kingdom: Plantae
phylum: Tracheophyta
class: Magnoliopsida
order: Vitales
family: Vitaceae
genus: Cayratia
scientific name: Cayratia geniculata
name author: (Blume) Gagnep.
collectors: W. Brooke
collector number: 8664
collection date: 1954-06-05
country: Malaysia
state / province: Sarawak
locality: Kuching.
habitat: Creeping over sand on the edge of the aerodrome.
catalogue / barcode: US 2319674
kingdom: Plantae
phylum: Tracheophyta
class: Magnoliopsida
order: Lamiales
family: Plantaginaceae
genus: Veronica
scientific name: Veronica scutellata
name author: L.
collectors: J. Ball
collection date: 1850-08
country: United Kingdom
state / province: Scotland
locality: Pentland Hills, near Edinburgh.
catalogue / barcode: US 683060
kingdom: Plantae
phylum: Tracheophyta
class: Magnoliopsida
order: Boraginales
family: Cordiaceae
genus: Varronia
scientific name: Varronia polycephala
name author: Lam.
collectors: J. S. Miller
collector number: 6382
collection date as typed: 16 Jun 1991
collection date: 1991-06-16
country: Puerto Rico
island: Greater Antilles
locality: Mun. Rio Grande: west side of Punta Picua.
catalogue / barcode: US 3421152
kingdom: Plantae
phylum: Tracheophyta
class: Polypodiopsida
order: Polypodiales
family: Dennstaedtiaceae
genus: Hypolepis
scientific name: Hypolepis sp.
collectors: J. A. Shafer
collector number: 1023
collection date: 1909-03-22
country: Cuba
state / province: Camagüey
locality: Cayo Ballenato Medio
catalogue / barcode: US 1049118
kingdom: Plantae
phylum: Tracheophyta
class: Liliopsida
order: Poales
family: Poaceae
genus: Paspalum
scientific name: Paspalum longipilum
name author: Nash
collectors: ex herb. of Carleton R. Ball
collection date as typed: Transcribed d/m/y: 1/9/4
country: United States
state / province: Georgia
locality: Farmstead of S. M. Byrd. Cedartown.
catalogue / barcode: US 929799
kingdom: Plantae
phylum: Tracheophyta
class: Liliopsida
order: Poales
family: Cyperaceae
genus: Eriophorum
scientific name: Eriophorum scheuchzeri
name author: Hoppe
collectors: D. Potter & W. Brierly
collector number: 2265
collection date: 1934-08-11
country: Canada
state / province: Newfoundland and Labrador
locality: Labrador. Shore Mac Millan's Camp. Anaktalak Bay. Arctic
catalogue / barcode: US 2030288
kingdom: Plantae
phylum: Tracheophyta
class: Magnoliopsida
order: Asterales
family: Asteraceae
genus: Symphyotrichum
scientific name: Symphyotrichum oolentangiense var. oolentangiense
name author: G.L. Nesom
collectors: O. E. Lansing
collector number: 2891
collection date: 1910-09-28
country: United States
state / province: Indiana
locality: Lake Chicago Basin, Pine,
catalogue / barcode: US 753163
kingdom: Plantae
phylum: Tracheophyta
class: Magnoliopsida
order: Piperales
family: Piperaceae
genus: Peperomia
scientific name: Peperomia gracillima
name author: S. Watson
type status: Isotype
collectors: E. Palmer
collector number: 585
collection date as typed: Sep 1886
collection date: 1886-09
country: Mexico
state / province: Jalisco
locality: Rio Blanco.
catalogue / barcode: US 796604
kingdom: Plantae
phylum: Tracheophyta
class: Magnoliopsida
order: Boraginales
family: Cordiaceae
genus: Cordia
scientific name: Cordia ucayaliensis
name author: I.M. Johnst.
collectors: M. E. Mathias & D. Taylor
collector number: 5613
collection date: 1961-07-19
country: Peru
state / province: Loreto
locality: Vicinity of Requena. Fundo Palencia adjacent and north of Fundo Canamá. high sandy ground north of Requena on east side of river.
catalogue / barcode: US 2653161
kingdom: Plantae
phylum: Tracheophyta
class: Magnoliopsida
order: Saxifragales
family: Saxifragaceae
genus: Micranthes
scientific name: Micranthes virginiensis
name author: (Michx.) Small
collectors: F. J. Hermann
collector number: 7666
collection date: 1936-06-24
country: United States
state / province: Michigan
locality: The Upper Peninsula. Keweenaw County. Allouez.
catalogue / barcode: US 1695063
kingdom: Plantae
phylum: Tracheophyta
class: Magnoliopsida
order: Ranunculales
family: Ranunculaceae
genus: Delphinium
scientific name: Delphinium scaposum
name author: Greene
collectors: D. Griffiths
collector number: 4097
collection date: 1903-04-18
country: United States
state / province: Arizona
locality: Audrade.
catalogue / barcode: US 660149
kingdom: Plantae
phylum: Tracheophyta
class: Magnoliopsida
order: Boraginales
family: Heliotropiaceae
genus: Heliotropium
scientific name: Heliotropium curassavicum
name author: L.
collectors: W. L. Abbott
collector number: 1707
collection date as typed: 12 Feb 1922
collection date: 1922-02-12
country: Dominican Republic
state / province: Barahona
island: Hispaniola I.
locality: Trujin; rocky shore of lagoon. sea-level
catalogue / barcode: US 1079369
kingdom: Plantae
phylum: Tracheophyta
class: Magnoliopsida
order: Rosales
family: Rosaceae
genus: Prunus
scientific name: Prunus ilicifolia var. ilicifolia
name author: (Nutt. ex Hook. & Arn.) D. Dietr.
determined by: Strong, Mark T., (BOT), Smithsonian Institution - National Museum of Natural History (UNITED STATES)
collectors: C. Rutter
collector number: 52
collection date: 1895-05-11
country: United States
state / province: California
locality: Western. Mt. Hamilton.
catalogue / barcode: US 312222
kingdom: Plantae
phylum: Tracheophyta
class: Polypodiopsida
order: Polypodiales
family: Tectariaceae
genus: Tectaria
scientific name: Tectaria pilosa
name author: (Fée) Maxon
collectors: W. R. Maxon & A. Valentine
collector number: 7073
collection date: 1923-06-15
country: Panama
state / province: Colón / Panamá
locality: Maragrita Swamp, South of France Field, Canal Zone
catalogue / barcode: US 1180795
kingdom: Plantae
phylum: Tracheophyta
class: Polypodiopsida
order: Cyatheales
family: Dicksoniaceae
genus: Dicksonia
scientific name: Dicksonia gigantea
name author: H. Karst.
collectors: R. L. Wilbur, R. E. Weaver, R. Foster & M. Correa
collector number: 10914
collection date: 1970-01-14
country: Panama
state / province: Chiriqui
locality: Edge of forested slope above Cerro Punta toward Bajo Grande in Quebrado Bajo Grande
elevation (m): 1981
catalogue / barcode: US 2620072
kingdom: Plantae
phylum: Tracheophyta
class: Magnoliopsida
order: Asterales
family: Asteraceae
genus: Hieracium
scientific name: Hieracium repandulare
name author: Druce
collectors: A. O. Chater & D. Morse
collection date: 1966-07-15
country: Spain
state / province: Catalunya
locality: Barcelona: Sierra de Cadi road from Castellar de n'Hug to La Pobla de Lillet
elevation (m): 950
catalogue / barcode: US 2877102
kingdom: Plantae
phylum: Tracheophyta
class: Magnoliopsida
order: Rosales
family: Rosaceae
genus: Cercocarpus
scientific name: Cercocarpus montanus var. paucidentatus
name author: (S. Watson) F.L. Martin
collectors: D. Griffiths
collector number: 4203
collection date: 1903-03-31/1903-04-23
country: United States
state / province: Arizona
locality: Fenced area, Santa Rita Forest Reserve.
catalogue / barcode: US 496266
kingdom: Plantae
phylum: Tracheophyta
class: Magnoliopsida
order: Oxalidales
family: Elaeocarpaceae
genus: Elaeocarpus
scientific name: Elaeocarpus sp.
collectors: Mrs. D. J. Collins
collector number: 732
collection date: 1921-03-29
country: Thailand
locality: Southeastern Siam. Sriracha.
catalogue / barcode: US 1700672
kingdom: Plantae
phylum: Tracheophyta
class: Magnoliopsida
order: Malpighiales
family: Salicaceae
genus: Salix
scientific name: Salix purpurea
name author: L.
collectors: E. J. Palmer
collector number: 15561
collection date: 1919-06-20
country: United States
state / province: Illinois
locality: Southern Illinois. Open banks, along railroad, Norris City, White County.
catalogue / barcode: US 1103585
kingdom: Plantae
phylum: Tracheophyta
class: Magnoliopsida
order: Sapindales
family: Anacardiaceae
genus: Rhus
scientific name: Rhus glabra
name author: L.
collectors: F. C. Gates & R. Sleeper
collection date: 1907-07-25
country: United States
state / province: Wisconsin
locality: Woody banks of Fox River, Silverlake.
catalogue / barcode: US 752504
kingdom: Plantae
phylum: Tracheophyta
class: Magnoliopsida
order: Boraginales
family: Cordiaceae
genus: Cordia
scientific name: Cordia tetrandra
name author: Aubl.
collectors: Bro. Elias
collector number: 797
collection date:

== Set task ==
Copy out, word for word, the stretch from the start of the records through the line containing "habitat: Creeping over".

== Final result ==
kingdom: Plantae
phylum: Tracheophyta
class: Magnoliopsida
order: Vitales
family: Vitaceae
genus: Cayratia
scientific name: Cayratia geniculata
name author: (Blume) Gagnep.
collectors: W. Brooke
collector number: 8664
collection date: 1954-06-05
country: Malaysia
state / province: Sarawak
locality: Kuching.
habitat: Creeping over sand on the edge of the aerodrome.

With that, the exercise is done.